Early on, we check in with Zatanna, who reveals some of the magical goings-on around San Francisco, including ghosts and dragons. Even on the first page, we’re introduced to mer-people lounging in the Sutro Baths. And while it’s entertaining to see these magical creatures on display, putting them out in the open also demystifies them. Paul Dini has already created a more mysterious and reserved tone when it comes to his magical rules, so it was odd to see Sturges do the opposite.
Now, that’s not to say I didn’t enjoy this book; far from that. Sturges has a great handle on humor and dialogue — particularly as Backlash’s time-altering abilities lay waste to Zatanna’s main source of power, with only her mastery over palindromes saving the day.

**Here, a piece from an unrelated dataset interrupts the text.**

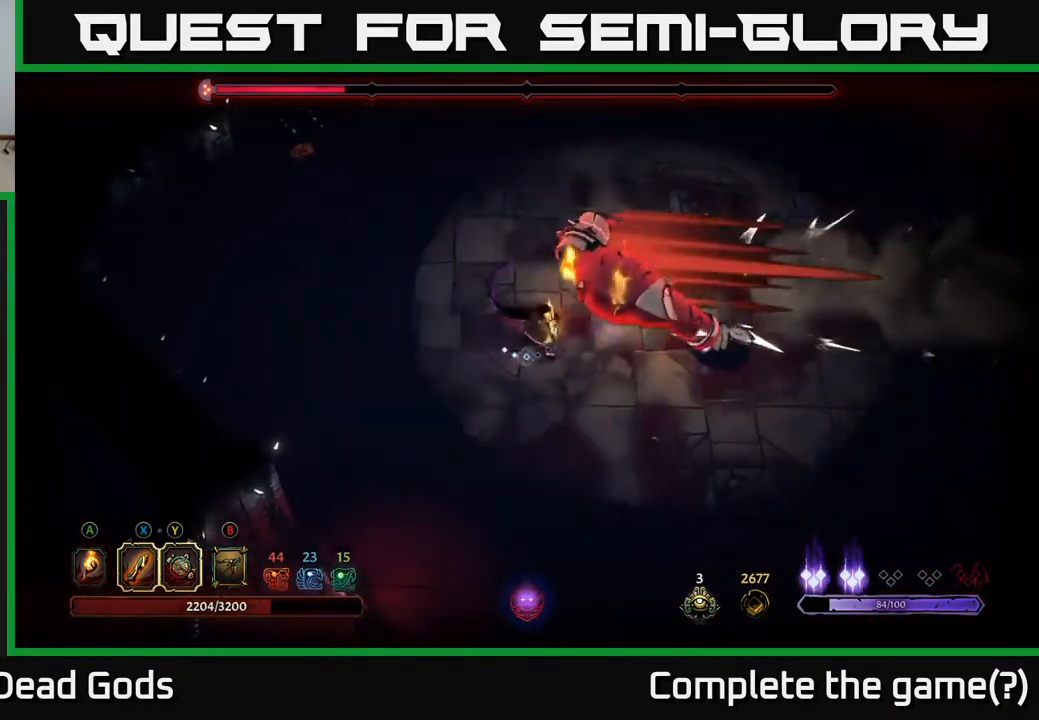
{"buttons": [], "left_stick": "up-right", "right_stick": "center", "events": [[67, "L2", "down"], [100, "left_stick", "up-right"], [217, "L2", "up"]]}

Artist Stephane Roux has come back to penciling, taking the reigns back from Cliff Chiang and Jamal Igle. Roux can tackle all variety of subjects, from pretty girls to grotesque monsters and bizarre situations. Having a multi-faceted artist like this is so important to a book whose situations can (literally) change in a flash. Plus, I have to commend John Kalisz on his wonderful polar opposite coloring: vibrant neon greens and dull, dirty flannels thrive together in the same panels, and it all looks great.
So there you have it: a quirky but fun issue with great visuals and an Amanda Conner cover? I can’t believe I didn’t mention that before — I think I was too busy drooling over it. While it doesn’t quite capture the magic that the previous issues had, I definitely didn’t regret picking it up.